* _Data for analysis_:
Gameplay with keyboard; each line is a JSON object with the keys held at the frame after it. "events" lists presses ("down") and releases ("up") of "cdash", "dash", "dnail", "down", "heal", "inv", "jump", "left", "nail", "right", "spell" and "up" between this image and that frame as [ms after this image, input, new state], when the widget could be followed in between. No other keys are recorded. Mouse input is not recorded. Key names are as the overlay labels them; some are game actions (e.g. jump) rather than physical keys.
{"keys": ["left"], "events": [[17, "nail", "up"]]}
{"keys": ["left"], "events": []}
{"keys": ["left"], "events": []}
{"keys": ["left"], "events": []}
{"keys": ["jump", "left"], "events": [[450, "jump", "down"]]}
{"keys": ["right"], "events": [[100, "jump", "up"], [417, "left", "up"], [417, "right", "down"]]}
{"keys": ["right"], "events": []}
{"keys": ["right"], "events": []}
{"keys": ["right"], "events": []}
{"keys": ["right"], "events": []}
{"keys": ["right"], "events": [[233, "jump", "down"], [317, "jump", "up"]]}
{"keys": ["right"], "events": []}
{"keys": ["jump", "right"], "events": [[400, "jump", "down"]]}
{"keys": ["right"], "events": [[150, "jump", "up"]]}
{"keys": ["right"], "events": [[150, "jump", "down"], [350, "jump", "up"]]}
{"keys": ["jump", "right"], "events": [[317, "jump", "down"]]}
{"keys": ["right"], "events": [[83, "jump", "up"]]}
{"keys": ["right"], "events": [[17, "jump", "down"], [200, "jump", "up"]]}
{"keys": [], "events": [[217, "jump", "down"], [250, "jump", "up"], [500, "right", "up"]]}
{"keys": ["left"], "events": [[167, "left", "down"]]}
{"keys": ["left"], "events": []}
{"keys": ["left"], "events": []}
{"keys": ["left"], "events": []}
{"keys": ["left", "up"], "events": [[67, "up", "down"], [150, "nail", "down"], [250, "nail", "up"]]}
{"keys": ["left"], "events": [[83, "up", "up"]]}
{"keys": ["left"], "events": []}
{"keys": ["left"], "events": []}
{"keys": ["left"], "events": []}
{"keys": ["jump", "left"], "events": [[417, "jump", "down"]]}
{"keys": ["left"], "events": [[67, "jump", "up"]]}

* _What you will do_:
The material above needs to be reproduced exactly as written.

* _Answer to this task_:
Gameplay with keyboard; each line is a JSON object with the keys held at the frame after it. "events" lists presses ("down") and releases ("up") of "cdash", "dash", "dnail", "down", "heal", "inv", "jump", "left", "nail", "right", "spell" and "up" between this image and that frame as [ms after this image, input, new state], when the widget could be followed in between. No other keys are recorded. Mouse input is not recorded. Key names are as the overlay labels them; some are game actions (e.g. jump) rather than physical keys.
{"keys": ["left"], "events": [[17, "nail", "up"]]}
{"keys": ["left"], "events": []}
{"keys": ["left"], "events": []}
{"keys": ["left"], "events": []}
{"keys": ["jump", "left"], "events": [[450, "jump", "down"]]}
{"keys": ["right"], "events": [[100, "jump", "up"], [417, "left", "up"], [417, "right", "down"]]}
{"keys": ["right"], "events": []}
{"keys": ["right"], "events": []}
{"keys": ["right"], "events": []}
{"keys": ["right"], "events": []}
{"keys": ["right"], "events": [[233, "jump", "down"], [317, "jump", "up"]]}
{"keys": ["right"], "events": []}
{"keys": ["jump", "right"], "events": [[400, "jump", "down"]]}
{"keys": ["right"], "events": [[150, "jump", "up"]]}
{"keys": ["right"], "events": [[150, "jump", "down"], [350, "jump", "up"]]}
{"keys": ["jump", "right"], "events": [[317, "jump", "down"]]}
{"keys": ["right"], "events": [[83, "jump", "up"]]}
{"keys": ["right"], "events": [[17, "jump", "down"], [200, "jump", "up"]]}
{"keys": [], "events": [[217, "jump", "down"], [250, "jump", "up"], [500, "right", "up"]]}
{"keys": ["left"], "events": [[167, "left", "down"]]}
{"keys": ["left"], "events": []}
{"keys": ["left"], "events": []}
{"keys": ["left"], "events": []}
{"keys": ["left", "up"], "events": [[67, "up", "down"], [150, "nail", "down"], [250, "nail", "up"]]}
{"keys": ["left"], "events": [[83, "up", "up"]]}
{"keys": ["left"], "events": []}
{"keys": ["left"], "events": []}
{"keys": ["left"], "events": []}
{"keys": ["jump", "left"], "events": [[417, "jump", "down"]]}
{"keys": ["left"], "events": [[67, "jump", "up"]]}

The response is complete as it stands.